For the spring semester Octavio received A’s in two English classes and in history, a C in health, and F’s in physical education and math.
Notwithstanding the probation officer’s recommendation, there was evidence that Octavio T.’s mother failed or neglected to provide proper maintenance for him and that his welfare required custody to be taken from her. Specifically, Octavio T. had run away from home three times, once when he was 12, a second time just weeks before the incident at issue, and the third time after he had been arrested for the gun possession. His relationship with his stepfather was poor, and Octavio T. said that he and his stepfather had been “physical” a couple of times. He had also been suspended from a middle school for hitting, and he admitted to drinking alcohol five times in the past. Although Octavio T. admitted to being a gang member and to patrolling the neighborhood with a loaded gun late at night, his mother said she’d only found out about Octavio T.’s involvement in the gang when he was arrested. The juvenile court found it significant that, Octavio T., a 13-year-old, was out at midnight when he was arrested.

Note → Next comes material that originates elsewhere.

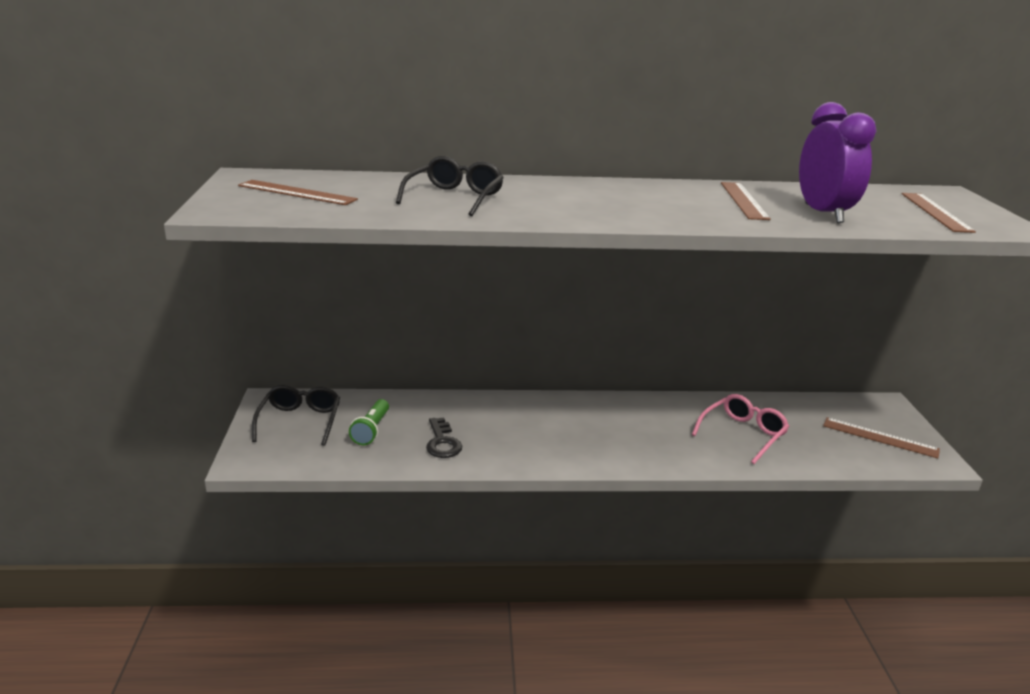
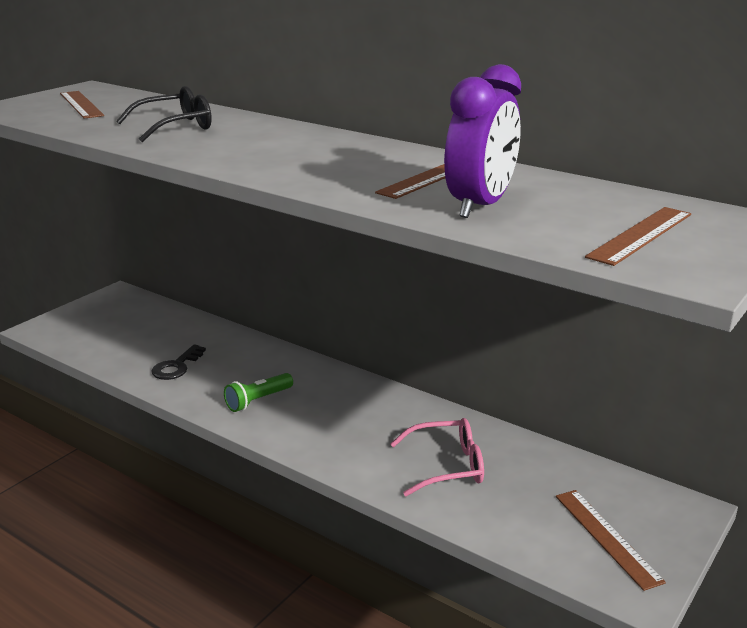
camera: 40 degrees right, 0 degrees up
black glasses [252,385,340,446] -> none
green flashlight [349,399,389,445] -> green flashlight moved to [224,373,293,412]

Based on this evidence, the juvenile court said to the mother, “I want to send him to a place where he gets some counseling and then you can come and participate in counseling with him. And then we will get him in the program, and he will be allowed to go home on the weekends and work his way home. I don’t know what he was doing out at 12 o’clock at night with a loaded gun. It disturbs me. You know about the gang stuff, and so I need to take some action that I think it probably much more severe, but the court honestly thinks that is what is necessary. Again I want to emphasize the point of this is rehabilitation and getting him home as soon as the court feels some confidence that he will go home safely. He is a good boy, and he has a great deal of potential. And we would like to help him. You being out at 12 at night with a loaded gun that is bad. He was 13 at the time.” In so stating, the trial court clearly explained the basis for its conclusion that Octavio T.’s welfare required him to be suitably placed outside his home.
Nor was the juvenile court required to try a less restrictive alternative before removing him. (In re Teofilio, supra, 210 Cal.App.3d at p. 577.) In fact, the record clearly shows that the juvenile court considered the alternative of keeping Octavio T. at home, but that it rejected that option given, among other things, the gravity of the incident, his age, and the failure of his parents to supervise him.
DISPOSITION
The judgment is affirmed.
We concur: KLEIN, P. J., KITCHING, J.